One of the saddest scens I’ve seen lately is the one with the Dutch assassin in “Munich”
She’s just been shot, and while she dies, she goes to her cat for one last hug. That touch of humanity is what makes you see her as a real person. And okay, yes, she’s also real hot. Waste of talent, indeed.
Planes, Trains and Automobiles
Then Steven Martin sees John Candy sitting alone in the train station…
You find out John Candy’s wife (Marie) has been dead for 8 years and he’s been homeless and alone. 
This is going to sound ridiculous, but Kung Fu Panda gets me teary. There are so many good messages and poignant moments throughout the entire movie.
In Batman Begins, Thomas Wayne is actually portrayed as something other than a corpse to avenge. He is actually a caring father, and when he is shot he tries to tell his grieving son something but he doesn’t manage it. It was a recounting of the Batman origin story in which for the first time I was actually moved (no spoilers - his origin has been known since 1940).
The ending of Million Dollar Baby, where:
not so much when she dies, but when you realise exactly what the narrative to the movie is - a letter by the assistant trainer to Clin Eastwood character’s estranged daughter
was really unexpected and made me catch my breath.

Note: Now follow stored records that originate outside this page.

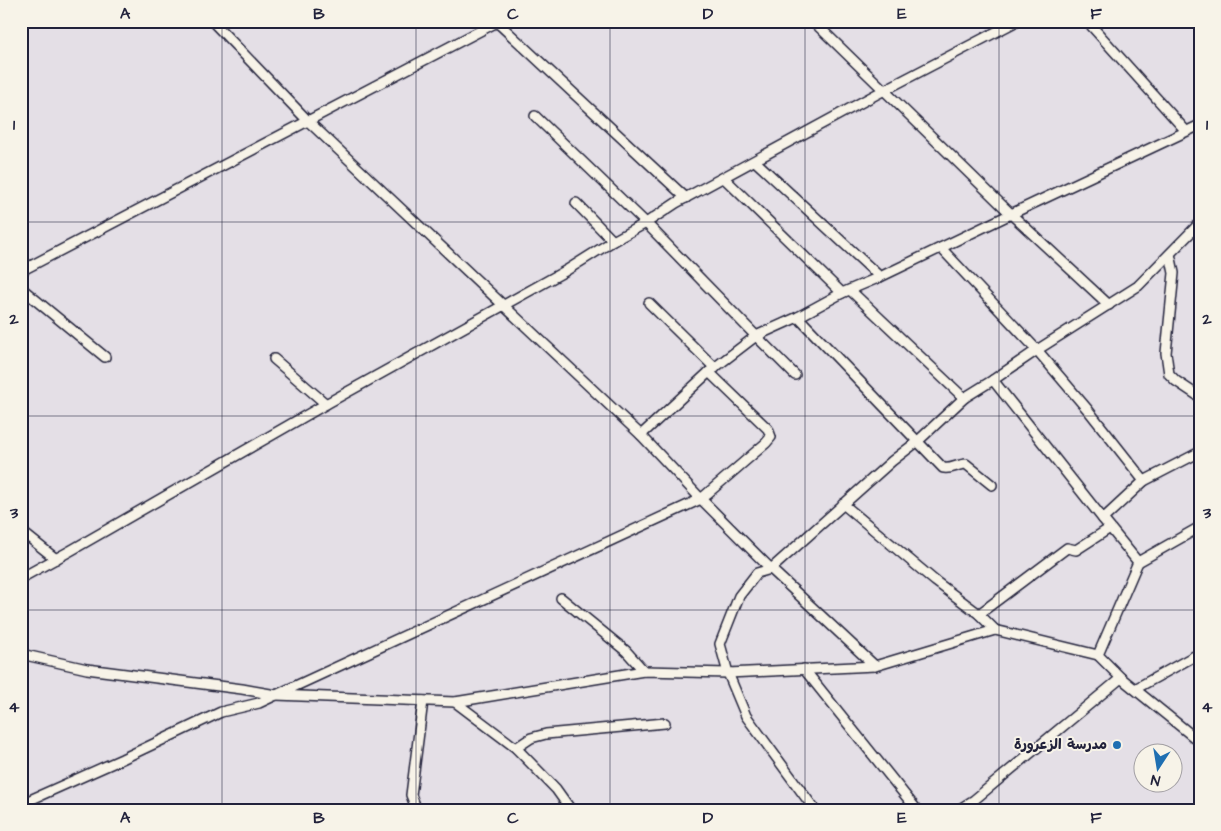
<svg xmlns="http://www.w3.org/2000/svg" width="1221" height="831" viewBox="0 0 1221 831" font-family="'Architects Daughter','Playpen Sans Arabic',sans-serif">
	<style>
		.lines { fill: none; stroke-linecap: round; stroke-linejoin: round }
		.minor-casing { stroke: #22223b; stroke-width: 12 }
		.minor { stroke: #f7f3e8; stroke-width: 9 }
		.grid { fill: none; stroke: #22223b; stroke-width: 1; stroke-opacity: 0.55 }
		.poi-dot { fill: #1f6fb2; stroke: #f7f3e8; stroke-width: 2 }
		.labels { text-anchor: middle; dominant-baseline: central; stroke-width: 4; stroke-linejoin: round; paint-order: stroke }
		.poi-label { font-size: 14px; font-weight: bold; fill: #22223b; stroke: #f7f3e8; text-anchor: end }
		.neatline { fill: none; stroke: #22223b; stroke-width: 2 }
		.grid-label { font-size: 16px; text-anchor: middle; font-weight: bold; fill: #22223b }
	</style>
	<rect width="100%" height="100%" fill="#e4dfe6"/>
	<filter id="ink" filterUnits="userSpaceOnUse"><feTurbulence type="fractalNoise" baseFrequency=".02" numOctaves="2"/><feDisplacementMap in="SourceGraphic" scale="10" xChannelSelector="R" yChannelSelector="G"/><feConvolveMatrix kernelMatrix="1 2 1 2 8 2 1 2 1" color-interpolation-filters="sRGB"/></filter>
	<g filter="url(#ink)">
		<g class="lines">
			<defs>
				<g id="minor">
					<polyline points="212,21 309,122 641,435 701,499 771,569 875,666"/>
					<polyline points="813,21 1011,214 1109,305"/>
					<polyline points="1087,21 1186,131"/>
					<polyline points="497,22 686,198"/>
					<polyline points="535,116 646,223 756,336 795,375"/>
					<polyline points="755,161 880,277"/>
					<polyline points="724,178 842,293"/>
					<polyline points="576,203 613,241"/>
					<polyline points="1200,223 1138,286 1037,350 993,380 1103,519 1138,562 1098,655 1121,678 1200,742"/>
					<polyline points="941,248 1037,350 1088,410 1144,481"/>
					<polyline points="1170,254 1174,273 1166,353 1169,374 1176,381 1200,397"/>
					<polyline points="21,271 499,21"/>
					<polyline points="21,288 105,357"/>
					<polyline points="850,290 964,398"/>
					<polyline points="649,303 715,368"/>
					<path d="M798 317 943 468C951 470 958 464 966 464L992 485"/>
					<polyline points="274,359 326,404"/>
					<polyline points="641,435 709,372 756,336 798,317 842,293 880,277 1011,214 1200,125"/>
					<polyline points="843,504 935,581 979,614 995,630"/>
					<polyline points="1103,519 1144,481 1200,452"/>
					<polyline points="21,531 56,559"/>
					<polyline points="1138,562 1200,527"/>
					<polyline points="21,578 70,551 326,404 567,270 613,241 646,223 676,203 875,95 1017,21"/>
					<polyline points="561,598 626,651 644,671"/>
					<polyline points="979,614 1067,548 1076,550 1110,528"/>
					<polyline points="21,654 87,669 242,689 276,695 455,702 644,671 728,673 875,666 995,630 1098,655"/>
					<polyline points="804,669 917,810"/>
					<polyline points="1135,689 1200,653"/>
					<polyline points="455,702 516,748 556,789 571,810"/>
					<polyline points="516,748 531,738 546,734 665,723"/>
					<polyline points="21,804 122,759 221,712 259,703 276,695 701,499 766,443 771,437 768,429 709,372"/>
					<polyline points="419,810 416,808 411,795 423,701"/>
					<polyline points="815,810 746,716 728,673 720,644 739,596 757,573 771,569 892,461 918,441 964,398 993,380"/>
					<polyline points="958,810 974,800 1121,678"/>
				</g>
			</defs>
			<use href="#minor" class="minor-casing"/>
			<use href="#minor" class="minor"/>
		</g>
	</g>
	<path class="grid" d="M222 21V810M416 21V810M610 21V810M805 21V810M999 21V810M21 222H1200M21 416H1200M21 610H1200"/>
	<circle class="poi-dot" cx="1117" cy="745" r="5"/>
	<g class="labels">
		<g class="poi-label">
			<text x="1107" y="745">مدرسة الزعرورة</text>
		</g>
	</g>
	<rect width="1221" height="831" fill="none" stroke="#f7f3e8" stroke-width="55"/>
	<g transform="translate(1158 768) rotate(192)"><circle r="24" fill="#f7f3e8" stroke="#a29fa3"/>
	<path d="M0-4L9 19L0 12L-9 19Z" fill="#1f6fb2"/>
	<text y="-8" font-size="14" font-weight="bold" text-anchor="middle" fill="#22223b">N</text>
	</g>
	<rect x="28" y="28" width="1166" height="776" class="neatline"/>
	<g class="grid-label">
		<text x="125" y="19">A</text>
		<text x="319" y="19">B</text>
		<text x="513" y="19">C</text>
		<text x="708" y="19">D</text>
		<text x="902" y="19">E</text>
		<text x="1096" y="19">F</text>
		<text x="14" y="130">1</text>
		<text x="1207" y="130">1</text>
		<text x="14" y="324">2</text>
		<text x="1207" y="324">2</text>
		<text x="14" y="518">3</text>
		<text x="1207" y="518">3</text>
		<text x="14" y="712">4</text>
		<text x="1207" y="712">4</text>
		<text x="125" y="823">A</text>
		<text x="319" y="823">B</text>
		<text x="513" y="823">C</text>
		<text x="708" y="823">D</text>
		<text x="902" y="823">E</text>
		<text x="1096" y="823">F</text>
	</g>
</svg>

It was actually the ending that got to me.
:eek::eek::eek:
You have now confirmed for me that I am NEVER going to watch that movie.
Which one? The Kubrick ending or the Spielberg one?
Both are sad- the first is the saddest. But it may be matched by the capture of Gigolo Joe.
The wife and I just watched Woody Allen’s The Purple Rose of Cairo. The ending’s a heartbreaker.
Another vote for The Joy Luck Club, with “We have a sister!” That scene makes me tear up, and it’s been nearly a decade since the only time I saw it.
Saving Private Ryan, with the old man at the Normandy cometary begging his wife to tell him he was a good man.
We Were Soldiers, after Mrs. Moore bites the Taxi cab driver’s head off for coming to the wrong address with a death notice telegram: “I don’t like this job. I’m just trying to do it.” Even sadder when you realize that that sort of thing actually happened, and many cabbies even suffered severe depression problems from it. I’m told that the soldiers and Marines who do the same job today often suffer similar problems, but at least have support set up to help them deal with it.